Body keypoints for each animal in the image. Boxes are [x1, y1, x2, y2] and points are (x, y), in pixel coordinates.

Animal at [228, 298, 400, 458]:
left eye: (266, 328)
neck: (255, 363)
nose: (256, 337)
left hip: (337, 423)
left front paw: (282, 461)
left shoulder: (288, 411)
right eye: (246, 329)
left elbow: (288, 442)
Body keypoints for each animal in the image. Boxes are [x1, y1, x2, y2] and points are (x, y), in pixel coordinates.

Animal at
---
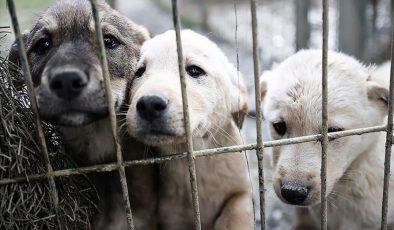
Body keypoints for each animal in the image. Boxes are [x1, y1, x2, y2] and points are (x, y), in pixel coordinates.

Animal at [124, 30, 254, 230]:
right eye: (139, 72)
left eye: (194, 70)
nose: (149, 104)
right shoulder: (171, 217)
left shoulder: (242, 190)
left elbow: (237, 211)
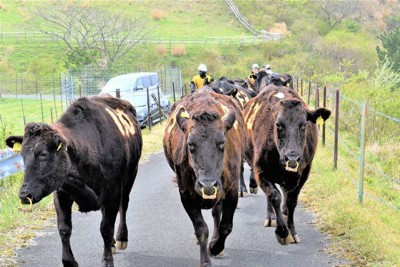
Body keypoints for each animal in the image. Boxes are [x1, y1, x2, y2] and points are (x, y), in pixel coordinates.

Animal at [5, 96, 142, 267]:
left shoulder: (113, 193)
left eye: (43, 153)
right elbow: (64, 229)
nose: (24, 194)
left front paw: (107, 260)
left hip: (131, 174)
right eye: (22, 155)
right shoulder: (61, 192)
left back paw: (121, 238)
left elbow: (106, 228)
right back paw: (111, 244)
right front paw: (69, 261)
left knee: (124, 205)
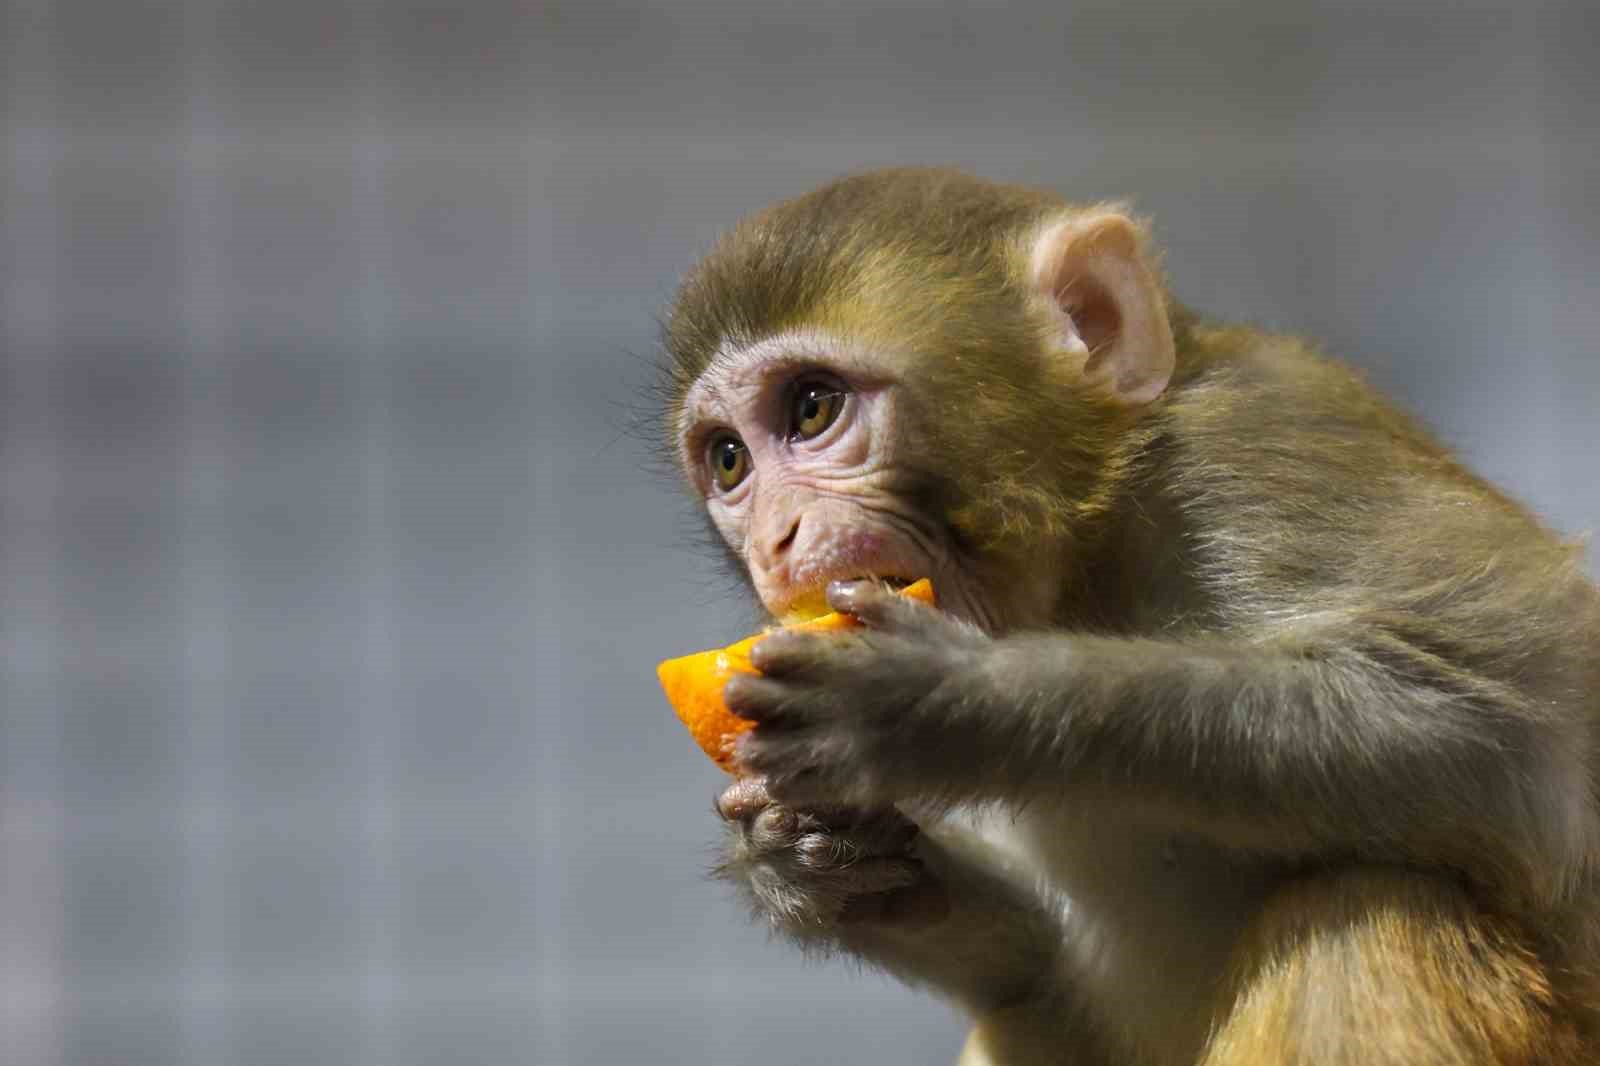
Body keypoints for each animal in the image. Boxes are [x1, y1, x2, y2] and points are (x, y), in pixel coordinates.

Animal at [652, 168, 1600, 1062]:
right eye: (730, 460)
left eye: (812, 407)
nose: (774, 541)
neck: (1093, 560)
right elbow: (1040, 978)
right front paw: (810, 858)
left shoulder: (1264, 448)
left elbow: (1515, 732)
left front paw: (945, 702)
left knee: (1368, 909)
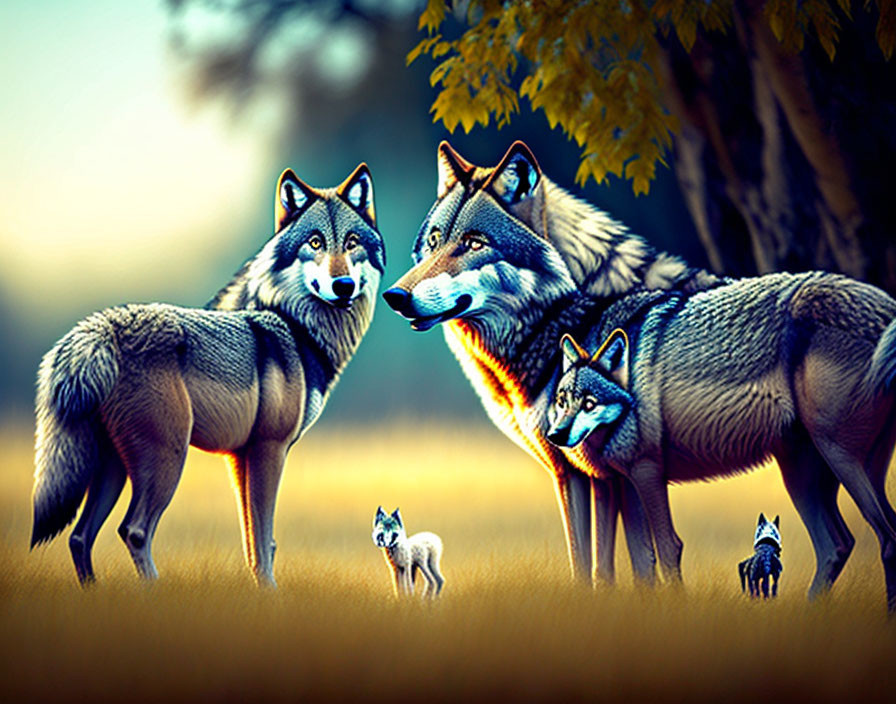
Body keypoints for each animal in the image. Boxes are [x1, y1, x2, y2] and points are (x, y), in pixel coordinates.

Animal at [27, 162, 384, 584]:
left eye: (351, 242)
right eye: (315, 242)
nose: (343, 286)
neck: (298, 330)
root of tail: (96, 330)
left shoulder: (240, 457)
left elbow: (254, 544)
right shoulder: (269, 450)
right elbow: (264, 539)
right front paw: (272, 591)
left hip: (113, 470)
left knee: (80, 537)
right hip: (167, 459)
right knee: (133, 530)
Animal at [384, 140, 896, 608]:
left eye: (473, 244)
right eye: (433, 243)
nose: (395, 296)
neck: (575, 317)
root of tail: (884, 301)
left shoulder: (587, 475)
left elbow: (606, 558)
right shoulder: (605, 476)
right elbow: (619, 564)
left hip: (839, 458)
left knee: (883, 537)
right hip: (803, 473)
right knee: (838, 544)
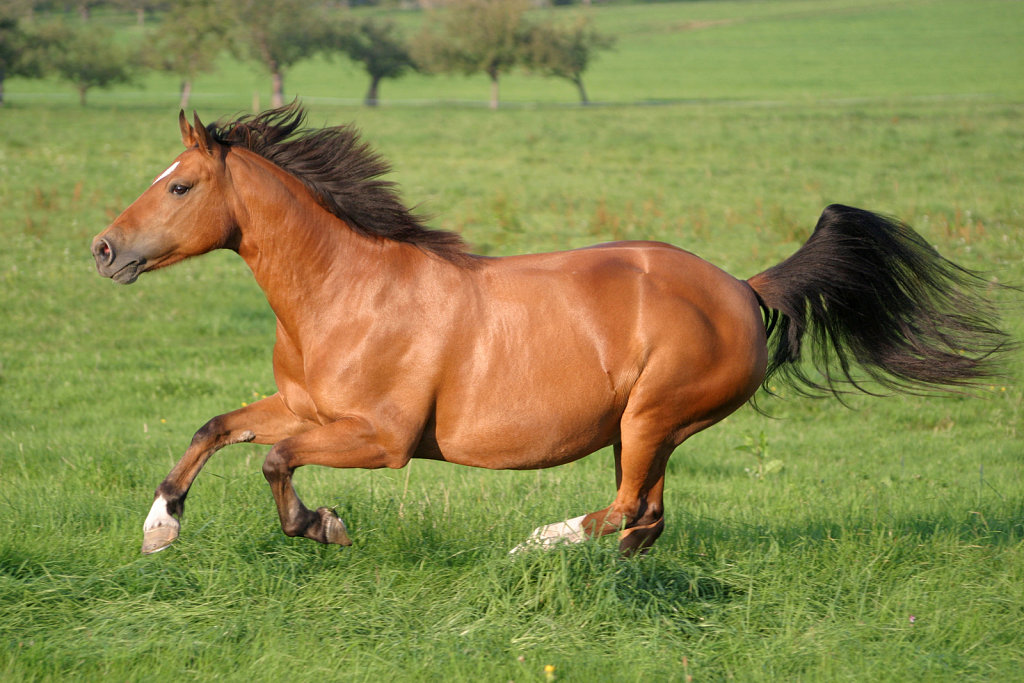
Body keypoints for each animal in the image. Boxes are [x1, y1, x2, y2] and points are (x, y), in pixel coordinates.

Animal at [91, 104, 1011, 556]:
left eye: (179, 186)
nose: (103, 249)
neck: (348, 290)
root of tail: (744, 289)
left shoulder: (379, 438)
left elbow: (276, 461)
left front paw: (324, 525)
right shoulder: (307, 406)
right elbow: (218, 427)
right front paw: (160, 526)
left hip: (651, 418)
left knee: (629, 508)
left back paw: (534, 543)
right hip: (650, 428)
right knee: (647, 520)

- [WHAT YOU SHOULD DO]: The answer must be every line from the records above that contains the word "front", copied in full.

- [ANSWER]:
left front paw: (282, 461)
left front paw: (107, 260)
right front paw: (69, 261)
right front paw: (810, 858)
left front paw: (945, 702)
right front paw: (272, 591)
left front paw: (324, 525)
right front paw: (160, 526)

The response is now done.